Tuesday, March 23, 2010

Sherman Alexie Wins Pen/Faulkner Fiction Award

Sherman Alexie has won the PEN/Faulkner Award, the PEN/Faulkner Foundation announced Tuesday morning. Alexie's 2009 novel, "War Dances," came out on top of a list of finalists that included literary greats Barbara Kingsolver and Lorrie Moore, along with Coleson Whitehead and Lorraine N. Lopez.

Sherman Alexie has previously won the National Book Award for Young People's Literature, awarded in 2007 for "The Absolutely True Diary of a Part-Time Indian," as well as the Native Writers' Circle of the Americas Lifetime Achievement Award in 2010 for his contribution to Native American writing. Alexie's writing, which includes four novels, three short story collections, and poetry, focuses on Native American characters and issues, though he is well known for making these topics widely accessible and relatable.

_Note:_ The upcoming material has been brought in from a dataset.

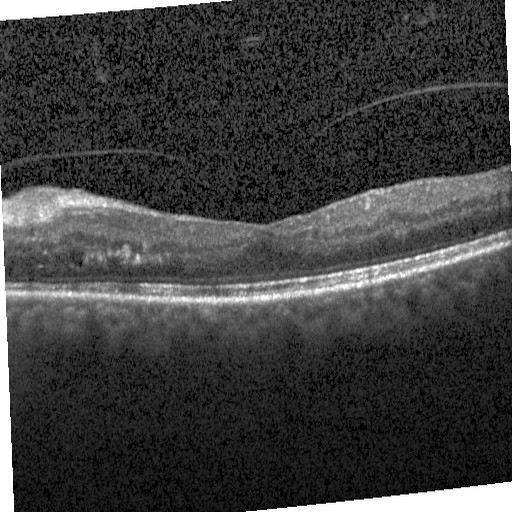 OCT B-scan showing diabetic macular edema.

PEN/Faulkner judge Al Young commented on choosing "War Dances":


"War Dances" taps every vein and nerve, every tissue, every issue that quickens the current blood-pulse: parenthood, divorce, broken links, sex, gender and racial conflict, substance abuse, medical neglect, 9/11, Official Narrative vs. What Really Happened, settler religion vs. native spirituality; marketing, shopping, and war, war, war. All the heartbreaking ways we don't live now--this is the caring, eye-opening beauty of this rollicking, bittersweet gem of a book.


Sherman Alexie recently turned heads when he appeared on "The Colbert Report" in December and spoke out against eBooks and the digitization of reading. "The localized appreciation of books is gone," he said in the interview.